Avez-vous déjà vu l'excellent film des Blues Brothers ? Quand Jake Blues sort de prison où il a purgé trois ans pour le braquage d'une station-service, il apprend, avec son frère Elwood, recherché pour 172 infractions au code de la route, que l'orphelinat dans lequel ils avaient été élevés doit 5000 $ d'impôts. La pingouine, soeur Marie Stigmata, qui dirige cet établissement, est aux prises avec son évêque. Celui-ci refuse de payer les impôts car il se fout royalement des orphelins et il attend la mise en faillite pour récupérer les biens immobiliers et les vendre au plus offrant.

Jake, souhaitant se débarasser de cette tâche dont il ne veut pas avoir à s'occuper, demande une heure à la pingouine pour lui laisser le temps de ramener l'argent. Sachant très bien qu'il ne pourra pas ramener autant d'argent en si peu de temps par un procédé honnête, sœur Marie Stigmata lui donne alors une raclée magistrale.

Face à leur conscience, Jake et Elwood vont alors chercher un moyen honnête de gagner cet argent. Malgré toutes les imperfections qui entachent leur vie chrétienne, ils n'auront plus qu'une phrase à la bouche : Nous sommes en mission pour le Seigneur ! La mission, qu'ils se voient confiée par Dieu lui-même, c'est de faire barrage à l'évêque, véritable ennemi de l’Église et de ses œuvres. 

A partir du moment où ils vont accepter cette mission, plus rien n'aura d'importance que de la réussir : ni l'argent qui finit par leur tendre les bras, ni les femmes qu'ils rencontrent, ni la police qui les recherche, ni la prison qui les attend. 

Il ne s'agit bien sûr que d'une comédie, osant souvent des caricatures grossières, mais très nombreux sont les aspects du film qui montrent que tout y est étudié. C'est d'abord la qualité des acteurs, où les plus grands musiciens de l'époque jouent, comme Ray Charles, Aretha Franklin, James Brown et bien d'autres.

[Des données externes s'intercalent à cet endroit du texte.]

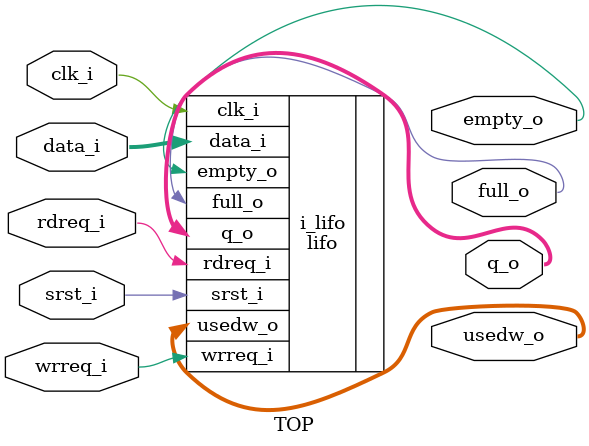
<source format=sv>
module TOP #(
	parameter DWIDTH = 8,
	          AWIDTH = 8
)(
	input  wire              clk_i,
	input  wire              srst_i,

	input  wire               wrreq_i,
	input  wire               rdreq_i,
	input  wire  [DWIDTH-1:0] data_i,

	output logic [DWIDTH-1:0] q_o,
	output logic              empty_o,
	output logic              full_o,
	output logic [AWIDTH  :0] usedw_o
);


lifo #(
	.AWIDTH  ( AWIDTH  ),
	.DWIDTH  ( DWIDTH  )
) i_lifo (
	.clk_i   ( clk_i   ),
	.srst_i  ( srst_i  ),

	.data_i  ( data_i  ),
	.wrreq_i ( wrreq_i ),
	.rdreq_i ( rdreq_i ),

	.q_o     ( q_o     ),
	.empty_o ( empty_o ),
	.full_o  ( full_o  ),
	.usedw_o ( usedw_o )
);


endmodule

</source>
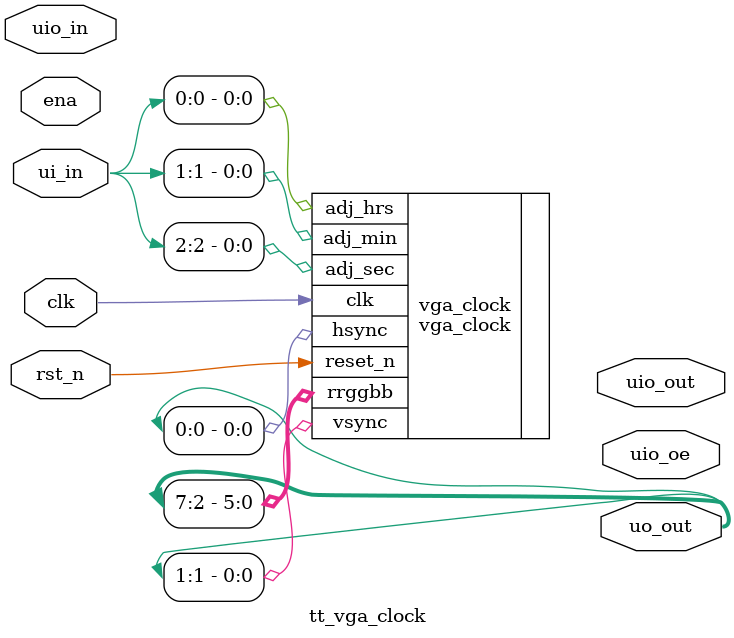
<source format=v>
`default_nettype none
module tt_vga_clock (
    input  wire [7:0] ui_in,    // Dedicated inputs
    output wire [7:0] uo_out,   // Dedicated outputs
    input  wire [7:0] uio_in,   // IOs: Input path
    output wire [7:0] uio_out,  // IOs: Output path
    output wire [7:0] uio_oe,   // IOs: Enable path (active high: 0=input, 1=output)
    input  wire       ena,
    input  wire       clk,
    input  wire       rst_n
);

    vga_clock vga_clock (
    .clk        (clk), 
    .reset_n    (rst_n),
    // inputs
    .adj_hrs    (ui_in[0]),
    .adj_min    (ui_in[1]),
    .adj_sec    (ui_in[2]),
    // outputs
    .hsync      (uo_out[0]),
    .vsync      (uo_out[1]),
    .rrggbb     (uo_out[7:2])
    );

endmodule

</source>
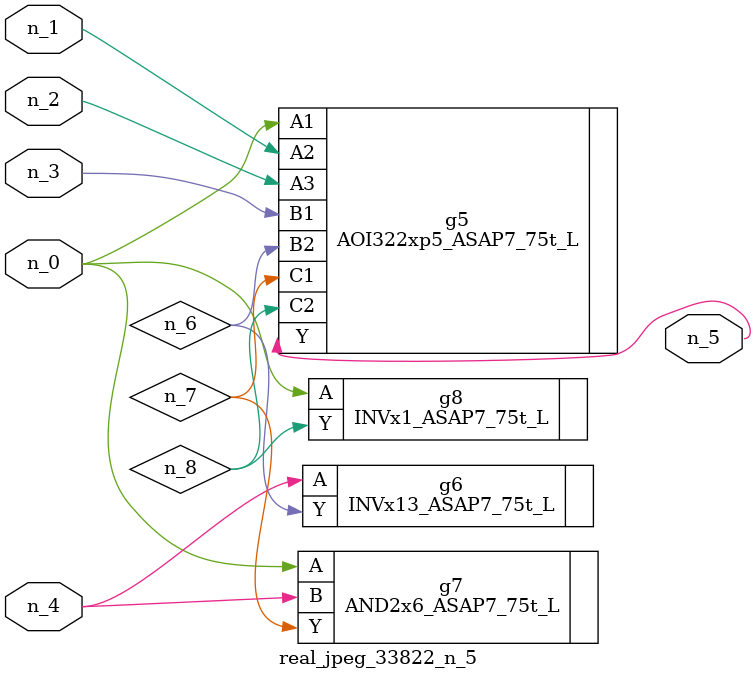
<source format=v>
module real_jpeg_33822_n_5 (n_4, n_0, n_1, n_2, n_3, n_5);

input n_4;
input n_0;
input n_1;
input n_2;
input n_3;

output n_5;

wire n_8;
wire n_6;
wire n_7;

AOI322xp5_ASAP7_75t_L g5 ( 
.A1(n_0),
.A2(n_1),
.A3(n_2),
.B1(n_3),
.B2(n_6),
.C1(n_7),
.C2(n_8),
.Y(n_5)
);

AND2x6_ASAP7_75t_L g7 ( 
.A(n_0),
.B(n_4),
.Y(n_7)
);

INVx1_ASAP7_75t_L g8 ( 
.A(n_0),
.Y(n_8)
);

INVx13_ASAP7_75t_L g6 ( 
.A(n_4),
.Y(n_6)
);


endmodule
</source>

Ensuite, les éléments de catéchèse n'ont rien de fantaisiste. C'est en effet le propre de l'homme de pouvoir se relever lorsqu'il tombe, de pouvoir servir Dieu malgré ses fautes passées et sans présager des fautes futures, car, quoi qu'il fasse, il aura toujours la possibilité de se relever à nouveau, si tant est que sa volonté de changer soit sincère. C'est le sens de cette parole de saint Grégoire de Nysse, reprise des épîtres de saint Paul : Oubliant ce qui en arrière, et tendu vers ce qui est en avant, je cours, et je vais droit au but. Ainsi, Elwood disant qu'il est en mission pour le Seigneur est parfaitement réaliste.

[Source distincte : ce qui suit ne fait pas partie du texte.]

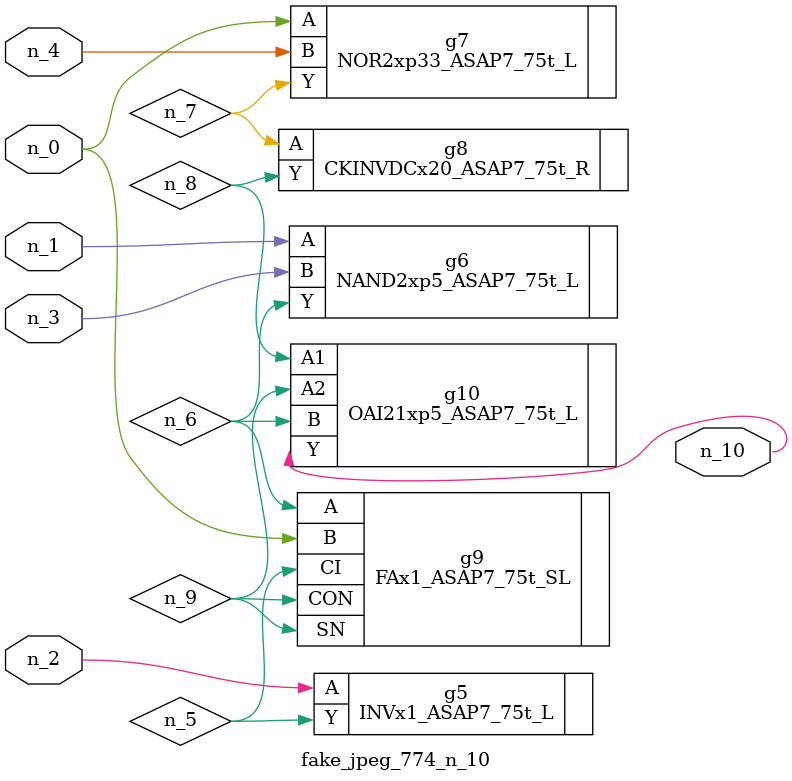
<source format=v>
module fake_jpeg_774_n_10 (n_3, n_2, n_1, n_0, n_4, n_10);

input n_3;
input n_2;
input n_1;
input n_0;
input n_4;

output n_10;

wire n_8;
wire n_9;
wire n_6;
wire n_5;
wire n_7;

INVx1_ASAP7_75t_L g5 ( 
.A(n_2),
.Y(n_5)
);

NAND2xp5_ASAP7_75t_L g6 ( 
.A(n_1),
.B(n_3),
.Y(n_6)
);

NOR2xp33_ASAP7_75t_L g7 ( 
.A(n_0),
.B(n_4),
.Y(n_7)
);

CKINVDCx20_ASAP7_75t_R g8 ( 
.A(n_7),
.Y(n_8)
);

OAI21xp5_ASAP7_75t_L g10 ( 
.A1(n_8),
.A2(n_9),
.B(n_6),
.Y(n_10)
);

FAx1_ASAP7_75t_SL g9 ( 
.A(n_6),
.B(n_0),
.CI(n_5),
.CON(n_9),
.SN(n_9)
);


endmodule
</source>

Saint Paul, qui avait demandé à Dieu de le protéger des tentations qui l'accablaient et qui l'empêchaient de le servir correctement s'était vu répondre par le Christ : Ma grâce te suffit, car ma puissance s'accomplit dans la faiblesse. Et saint Paul poursuit en disant : Je me glorifierai donc bien plus de mes faiblesses, afin que la puissance du Christ repose sur moi (2Cor. 12, 9). C'est par la faiblesse des Blues Brothers que Dieu protège l'orphelinat face au mercantilisme de l'évêque.

Cette histoire n'est qu'une parodie qui ne repose sur rien ? Demandez aux Grecs de Marseille ce qu'il est advenu de leur foyer pour personnes âgées, et vous pourrez ainsi juger si l'histoire de sœur Marie Stigmata et de son évêque est vraiment caricaturée.

Ce film pose la question de savoir quelle est vraiment la place que nous avons tous, et quelle légitimité nous avons à cette place. C'est cette question que nous allons aborder dans les prochains messages, tant au regard de questions d'actualité, qu'au regard de la Tradition.